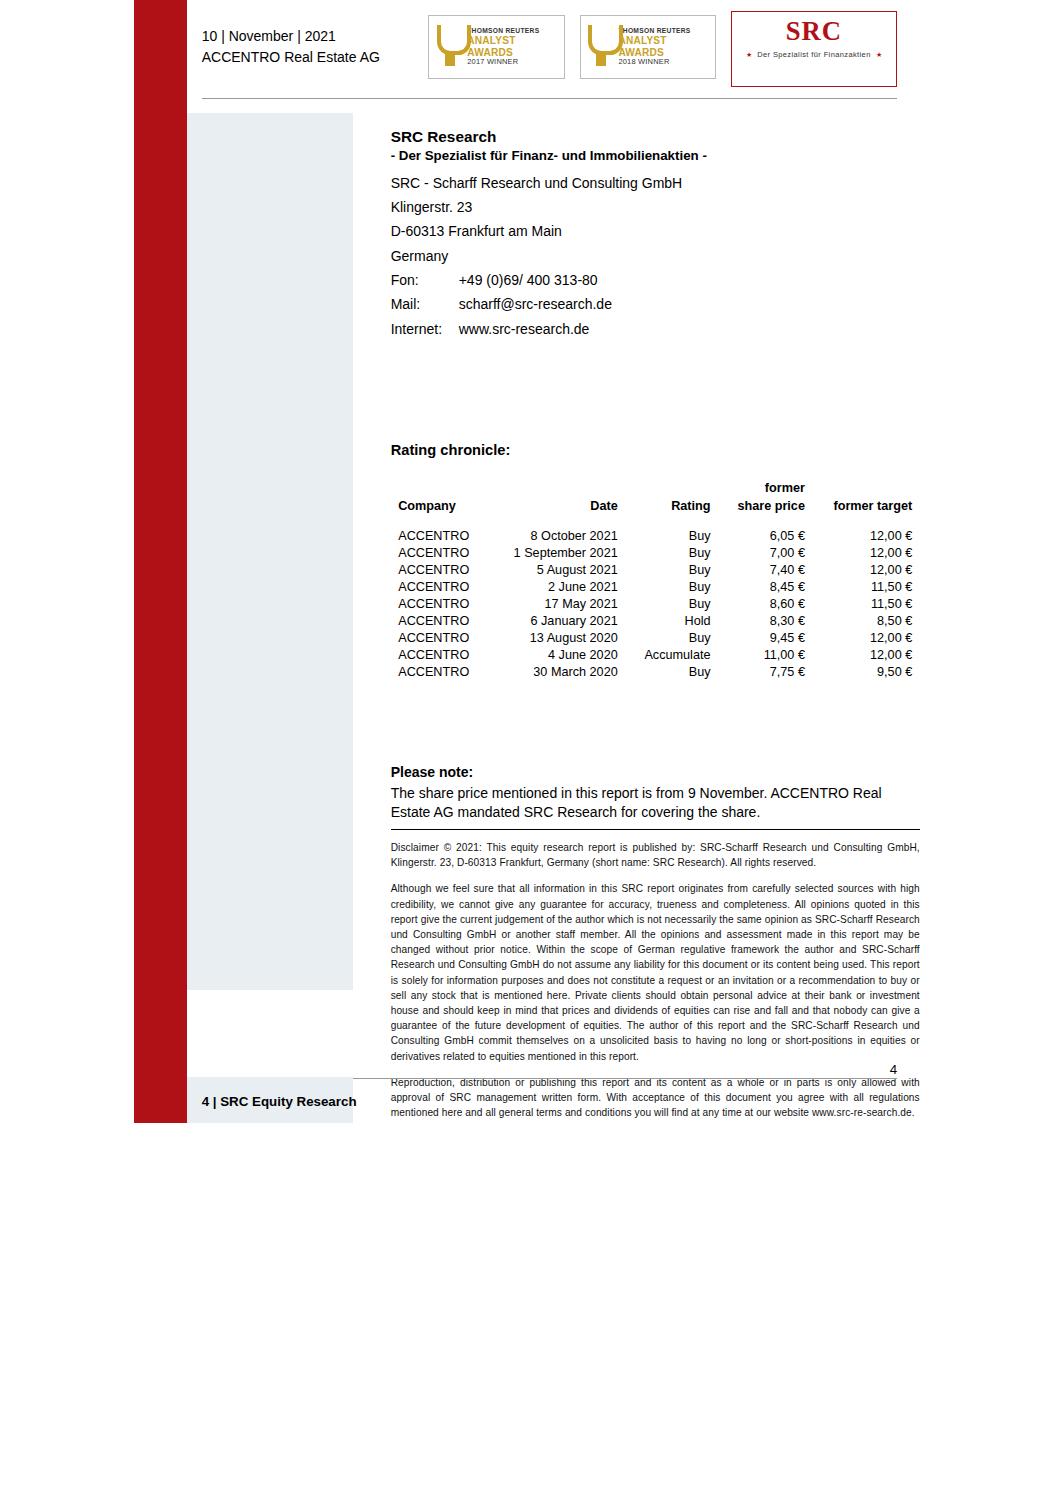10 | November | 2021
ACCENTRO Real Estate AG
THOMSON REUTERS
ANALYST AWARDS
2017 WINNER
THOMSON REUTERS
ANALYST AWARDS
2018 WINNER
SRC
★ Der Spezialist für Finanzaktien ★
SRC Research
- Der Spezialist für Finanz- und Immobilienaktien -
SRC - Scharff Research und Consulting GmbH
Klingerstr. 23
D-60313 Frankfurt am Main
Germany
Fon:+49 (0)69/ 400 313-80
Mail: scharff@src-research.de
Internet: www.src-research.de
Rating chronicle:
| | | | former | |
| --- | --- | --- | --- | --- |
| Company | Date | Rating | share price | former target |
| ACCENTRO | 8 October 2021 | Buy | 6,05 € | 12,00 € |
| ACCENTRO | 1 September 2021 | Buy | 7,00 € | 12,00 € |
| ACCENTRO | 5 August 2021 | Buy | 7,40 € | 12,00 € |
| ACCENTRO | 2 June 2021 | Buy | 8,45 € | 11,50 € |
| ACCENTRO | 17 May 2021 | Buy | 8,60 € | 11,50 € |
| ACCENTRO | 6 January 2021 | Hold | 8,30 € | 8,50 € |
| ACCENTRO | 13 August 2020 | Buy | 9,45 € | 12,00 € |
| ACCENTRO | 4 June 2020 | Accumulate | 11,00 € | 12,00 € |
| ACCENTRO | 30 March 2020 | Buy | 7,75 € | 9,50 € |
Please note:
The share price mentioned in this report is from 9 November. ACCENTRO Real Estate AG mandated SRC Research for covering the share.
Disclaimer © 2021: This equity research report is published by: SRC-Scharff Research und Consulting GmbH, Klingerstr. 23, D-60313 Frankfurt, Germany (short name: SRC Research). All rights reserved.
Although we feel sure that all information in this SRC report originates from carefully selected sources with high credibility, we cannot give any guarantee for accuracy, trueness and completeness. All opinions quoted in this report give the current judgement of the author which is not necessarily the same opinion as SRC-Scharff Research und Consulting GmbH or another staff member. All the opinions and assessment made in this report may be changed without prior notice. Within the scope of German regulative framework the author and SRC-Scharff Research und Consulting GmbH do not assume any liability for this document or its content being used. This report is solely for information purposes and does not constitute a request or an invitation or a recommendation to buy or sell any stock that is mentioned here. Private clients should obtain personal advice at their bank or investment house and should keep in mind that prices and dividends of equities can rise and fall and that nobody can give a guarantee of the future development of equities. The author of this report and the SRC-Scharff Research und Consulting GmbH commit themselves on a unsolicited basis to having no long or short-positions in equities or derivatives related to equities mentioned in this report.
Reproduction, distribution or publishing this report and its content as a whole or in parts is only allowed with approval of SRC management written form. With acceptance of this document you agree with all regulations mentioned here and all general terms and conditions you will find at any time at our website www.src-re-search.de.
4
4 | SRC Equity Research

= = = =

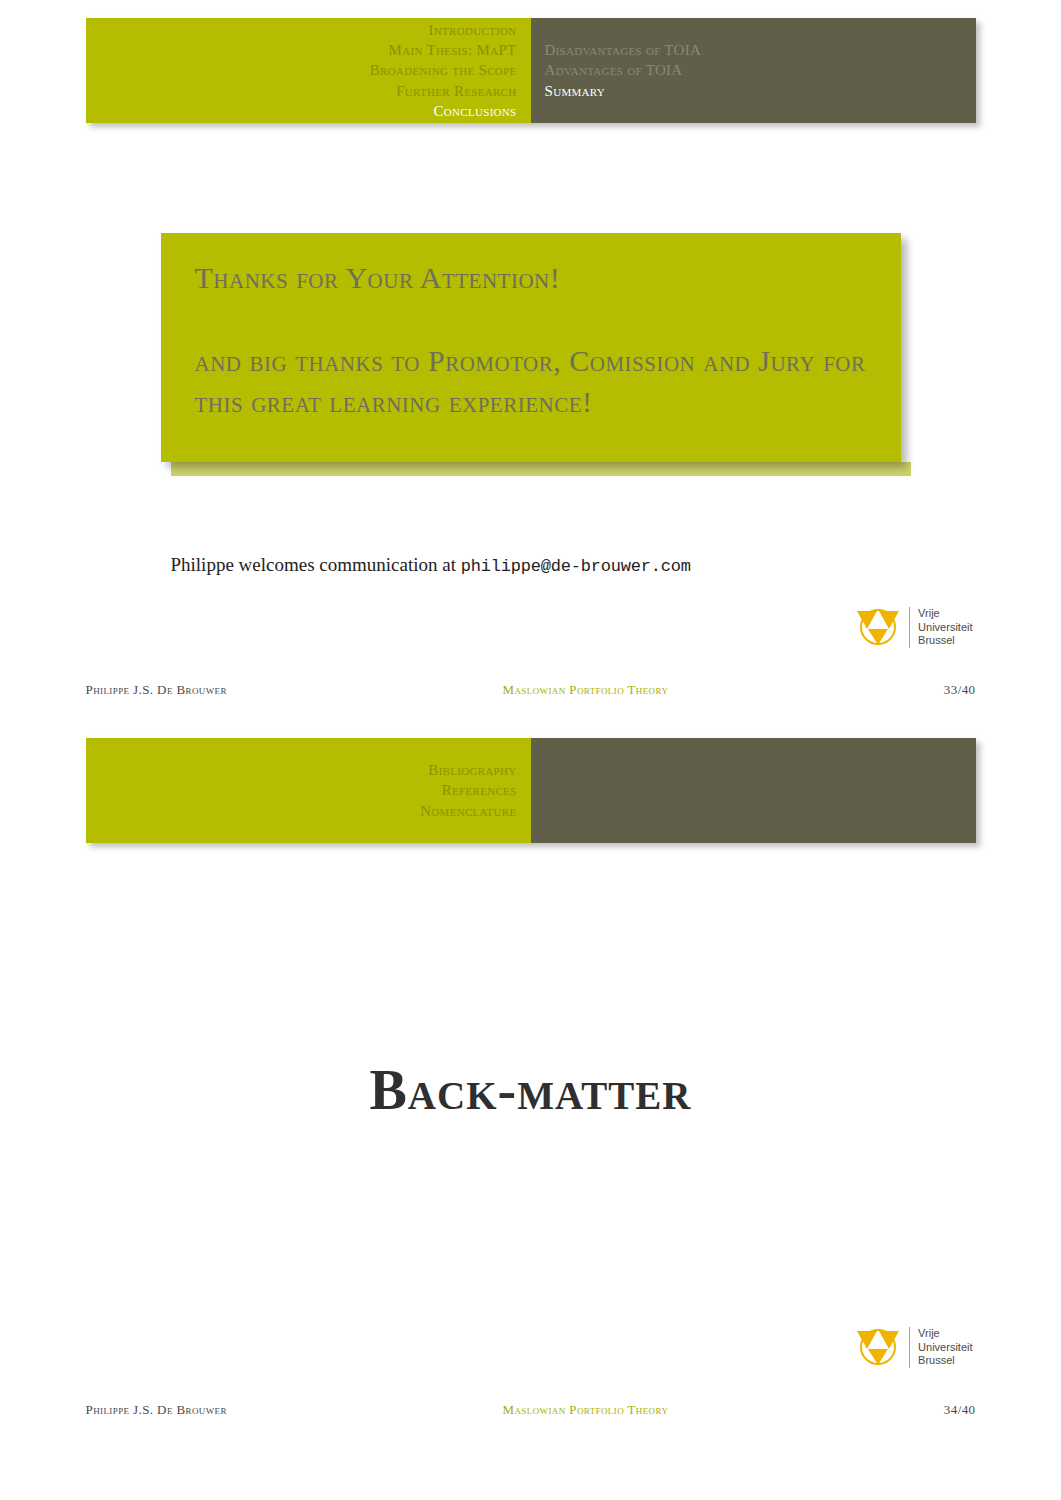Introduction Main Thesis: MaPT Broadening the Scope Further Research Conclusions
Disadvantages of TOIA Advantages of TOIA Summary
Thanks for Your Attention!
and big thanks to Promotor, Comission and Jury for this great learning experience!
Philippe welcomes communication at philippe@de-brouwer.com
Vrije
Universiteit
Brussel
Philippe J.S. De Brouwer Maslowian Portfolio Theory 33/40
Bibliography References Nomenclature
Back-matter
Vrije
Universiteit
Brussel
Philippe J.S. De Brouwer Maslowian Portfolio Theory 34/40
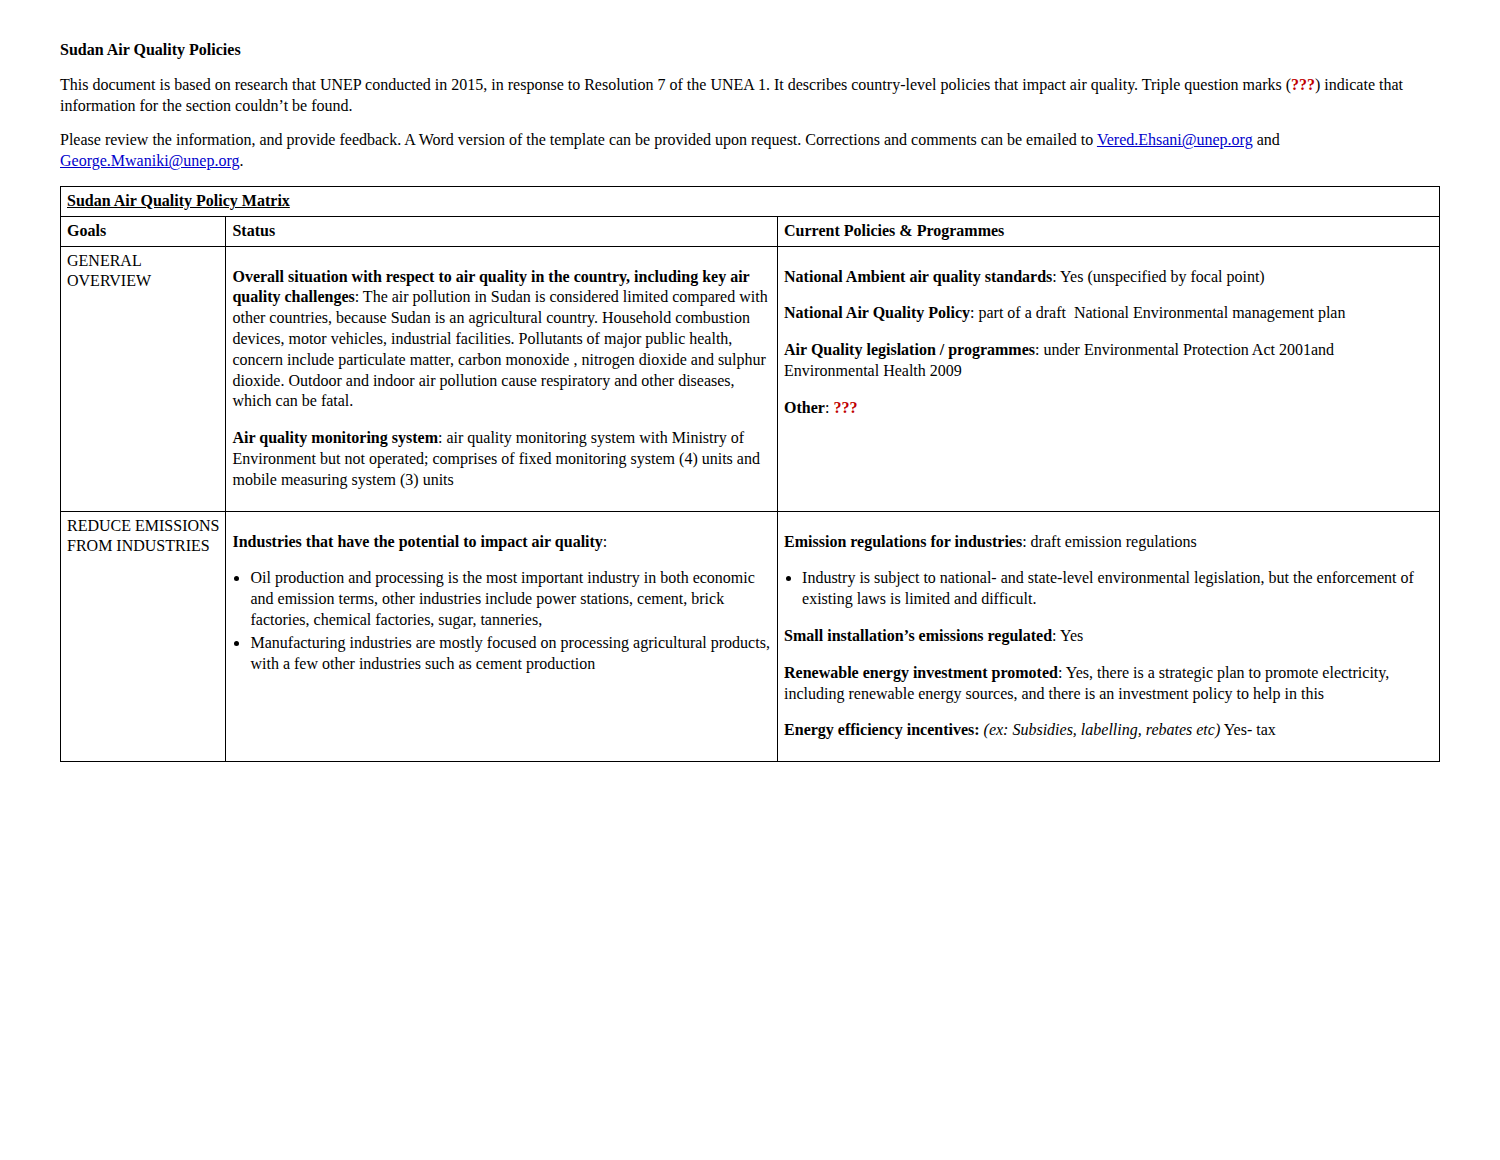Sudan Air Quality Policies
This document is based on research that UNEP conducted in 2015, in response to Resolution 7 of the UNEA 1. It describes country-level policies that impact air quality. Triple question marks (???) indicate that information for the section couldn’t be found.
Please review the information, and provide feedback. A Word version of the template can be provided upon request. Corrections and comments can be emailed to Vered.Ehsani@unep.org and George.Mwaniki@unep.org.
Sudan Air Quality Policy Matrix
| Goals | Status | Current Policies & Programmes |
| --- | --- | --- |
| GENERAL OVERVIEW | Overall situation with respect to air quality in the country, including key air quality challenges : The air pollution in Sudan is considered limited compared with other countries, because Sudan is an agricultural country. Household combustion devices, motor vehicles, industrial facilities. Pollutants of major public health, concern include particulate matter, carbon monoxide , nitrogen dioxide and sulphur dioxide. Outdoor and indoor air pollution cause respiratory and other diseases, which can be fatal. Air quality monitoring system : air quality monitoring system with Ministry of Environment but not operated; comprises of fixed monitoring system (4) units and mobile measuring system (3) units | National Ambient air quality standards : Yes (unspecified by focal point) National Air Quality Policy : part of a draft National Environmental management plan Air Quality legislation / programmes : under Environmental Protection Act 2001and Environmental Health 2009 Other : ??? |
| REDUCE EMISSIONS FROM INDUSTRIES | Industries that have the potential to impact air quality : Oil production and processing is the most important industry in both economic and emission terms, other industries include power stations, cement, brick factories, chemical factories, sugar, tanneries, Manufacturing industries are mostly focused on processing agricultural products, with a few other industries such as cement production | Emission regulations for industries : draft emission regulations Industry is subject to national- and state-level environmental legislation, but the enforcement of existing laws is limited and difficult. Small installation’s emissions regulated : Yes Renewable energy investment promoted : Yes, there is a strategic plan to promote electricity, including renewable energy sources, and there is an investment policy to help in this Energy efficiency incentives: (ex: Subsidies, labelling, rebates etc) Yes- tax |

= = = =

## About this exercise
Using the material above, count how many lines include the word "June" and answer with only that figure.

## Response to the exercise
2